→ **Work required**
Pull out word for word the passage of the Born to Run review that opens with the words containing "Inspired by the" and closes with "to stadium status.".

→ **Reading text**
# # #
Bruce Springsteen
Born to Run (Columbia)
Casting a romantic glow on dissatisfied youth was hardly new territory
for Bruce Springsteen. His debut, Greetings from Asbury Park,
and its follow-up, The Wild, the Innocent and the E Street Shuffle,
celebrated death-defying teenage bravado with Springsteen's incomparable
eye for detail. While the subject matter of 1975's Born to Run
didn't stray much from previous efforts, the sound of the record
did.
Inspired by the orchestral grandeur of Phil Spector's work in
the '60s, Springsteen created a rock-and-roll symphony. It was
finally the super-size production that his work deserved -- an
epic sound that matched the bigger-than-life mythology of the
lyrics. The results were big, too: Born to Run made Springsteen
part of the American vernacular, garnering the Jersey Shore Everyman
national news magazine covers and propelling him from the club
circuit to stadium status.
# # #
→ **Data**
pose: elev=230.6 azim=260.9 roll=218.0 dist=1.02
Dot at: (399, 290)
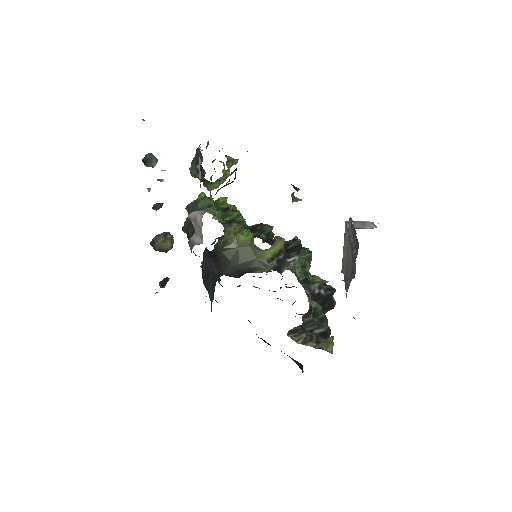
# # #
→ **Answer to the exercise**
Inspired by the orchestral grandeur of Phil Spector's work in
the '60s, Springsteen created a rock-and-roll symphony. It was
finally the super-size production that his work deserved -- an
epic sound that matched the bigger-than-life mythology of the
lyrics. The results were big, too: Born to Run made Springsteen
part of the American vernacular, garnering the Jersey Shore Everyman
national news magazine covers and propelling him from the club
circuit to stadium status.